September's ultrasound showed that I had some residual cysts from all the follicles, so I rested. October gave me another chance. This time, I'd been getting acupuncture treatments and I took the day off. I rested and had a friend drive me.

And when it didn't work this time, I was much more prepared. And less disappointed when the ultrasound revealed, yet again, that I had a cyst.

When I went for acupuncture yesterday, my doctor sent me home with a bottle of herbs -- different from the herbs I'm supposed to drink twice a day (not a tea drinker, I shoot for once a day) -- these herbs get mixed with Sake (rice wine), made into a paste. I put them on my stomach, over my right ovary (where the cyst is) and then cover with a heating pad for 30 minutes.

It sounds like a bit of voodoo, but if nothing else it's relaxing. And the whole mind/body thing is definitely something I believe in. So tonight, for my second night, I got home, made my sake and herb paste, and sat in my chair with the heating pad on my abdomen.

And so another daily thing that goes towards the process of getting pregnant:
  • herb drink
  • basal body temperature each morning
  • charting my temperature and cervical mucus
  • moxa stick on specific pulse points
  • and now sake and herbs
Will it be worth it? Absolutely, no question about it.

Weekend Update

My friend Karyn came over Friday night. We co-hosted a baby shower on Saturday, and she came by to help me move furniture, decide on last-minute details, etc. Honestly, it was the easiest party I've put together -- we're both so scarily organized and love to plan events that it just came together.

So, there really wasn't that much to do. So we opened a bottle of wine -- Red Cat from Hazlett. I am so not a wine connoisseur that this would probably be considered not one of the finer reds. It's pretty sweet, but I can't take a dry wine. Anyway, the Red Cat went down very smooth and easy. And less than 45 minutes later, we were opening a second bottle -- Niagara from Wagner. Another sweet wine, this time white.

So, for the first time since early August, I was drunk. Someone should take my cell phone away from me when I'm drinking. I don't drunk dial, I drunk text.

To J in Baltimore: "Why are you so far away when I'm this drunk and horny?"

To my local friend G (all 26 years of him): Drunk...horny....you?"

G wrote back almost instantly: "Ha....whats good...out of town, call u when i get back."

No word from J, and given the way he bolted away from the flirtatious line after boldly crossing it during Hall of Fame weekend, I got a little worried. Today, I got this: "Outstanding text! Just got back from China and just got it, sorry!"
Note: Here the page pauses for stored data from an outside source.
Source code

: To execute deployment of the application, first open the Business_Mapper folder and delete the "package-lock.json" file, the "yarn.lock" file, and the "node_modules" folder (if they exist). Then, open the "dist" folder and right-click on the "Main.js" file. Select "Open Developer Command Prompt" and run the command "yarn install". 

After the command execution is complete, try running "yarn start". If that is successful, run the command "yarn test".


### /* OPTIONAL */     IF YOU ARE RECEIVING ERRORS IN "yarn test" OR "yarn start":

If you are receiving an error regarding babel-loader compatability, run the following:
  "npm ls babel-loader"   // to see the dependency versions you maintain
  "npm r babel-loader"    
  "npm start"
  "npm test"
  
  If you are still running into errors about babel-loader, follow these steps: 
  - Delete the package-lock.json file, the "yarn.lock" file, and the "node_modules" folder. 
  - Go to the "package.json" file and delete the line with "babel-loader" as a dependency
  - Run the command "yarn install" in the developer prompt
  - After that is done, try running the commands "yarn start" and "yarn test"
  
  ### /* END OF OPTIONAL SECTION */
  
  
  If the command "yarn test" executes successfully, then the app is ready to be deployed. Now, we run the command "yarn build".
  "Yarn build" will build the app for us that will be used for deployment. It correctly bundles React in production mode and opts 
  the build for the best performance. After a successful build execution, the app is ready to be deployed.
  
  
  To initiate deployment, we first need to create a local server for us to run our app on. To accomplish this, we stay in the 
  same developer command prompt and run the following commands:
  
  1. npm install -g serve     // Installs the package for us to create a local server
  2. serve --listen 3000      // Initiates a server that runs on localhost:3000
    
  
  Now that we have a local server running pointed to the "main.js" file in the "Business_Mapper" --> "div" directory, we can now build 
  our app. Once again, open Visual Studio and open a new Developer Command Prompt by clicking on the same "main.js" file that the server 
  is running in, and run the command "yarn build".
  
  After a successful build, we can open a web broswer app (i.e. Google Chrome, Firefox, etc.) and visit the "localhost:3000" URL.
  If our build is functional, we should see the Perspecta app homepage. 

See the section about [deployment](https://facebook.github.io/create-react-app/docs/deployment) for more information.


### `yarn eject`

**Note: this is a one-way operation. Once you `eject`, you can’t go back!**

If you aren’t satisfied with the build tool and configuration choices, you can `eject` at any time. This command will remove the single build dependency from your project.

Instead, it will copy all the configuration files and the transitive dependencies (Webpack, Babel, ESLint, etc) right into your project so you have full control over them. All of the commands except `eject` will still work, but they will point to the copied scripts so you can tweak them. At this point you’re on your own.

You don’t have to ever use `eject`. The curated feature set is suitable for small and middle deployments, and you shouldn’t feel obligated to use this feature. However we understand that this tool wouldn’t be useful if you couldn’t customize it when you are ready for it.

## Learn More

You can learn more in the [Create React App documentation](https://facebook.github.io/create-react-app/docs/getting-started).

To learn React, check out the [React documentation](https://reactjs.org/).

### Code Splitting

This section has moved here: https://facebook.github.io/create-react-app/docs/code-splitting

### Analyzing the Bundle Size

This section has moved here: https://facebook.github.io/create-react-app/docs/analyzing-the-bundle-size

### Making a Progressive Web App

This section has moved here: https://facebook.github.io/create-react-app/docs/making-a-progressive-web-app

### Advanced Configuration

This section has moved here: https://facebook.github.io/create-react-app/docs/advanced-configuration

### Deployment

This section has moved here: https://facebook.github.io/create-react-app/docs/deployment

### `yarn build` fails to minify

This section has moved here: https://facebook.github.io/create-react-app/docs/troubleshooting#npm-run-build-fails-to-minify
Riiight....he was in China with #8 teaching kids about baseball. Bubbles thinks I should ask him to be my donor, my baby batter supplier. It makes me nervous, but I will admit that I've thought about it. More than once. I'll probably see him -- or at least talk to him -- when I head south for Thanksgiving, so maybe I'll ask him, but I'll probably chicken out.

Back to the weekend, I pretty much passed out Friday after Karyn's husband came and picked her up. Saturday was the baby shower -- and it was a huge hit, but a long day. Several of my friends asked if it was hard, given my disappointment in getting my period last week, but you know, it wasn't. And that makes me feel good. That I'm not selfish, that it wasn't about me...that it was about Jess and Drew and their happiness.

Saturday night, I went to see "The Full Monty" on campus. So good! I can't even believe that they were college students. When I saw that the play was two hours and 45 minutes -- after being on my feet and hosting 22 people all day -- I thought about turning around and leaving. But the time flew by and the play was great.

Sunday, I napped and watched football. You can't ask for a much better Sunday than that.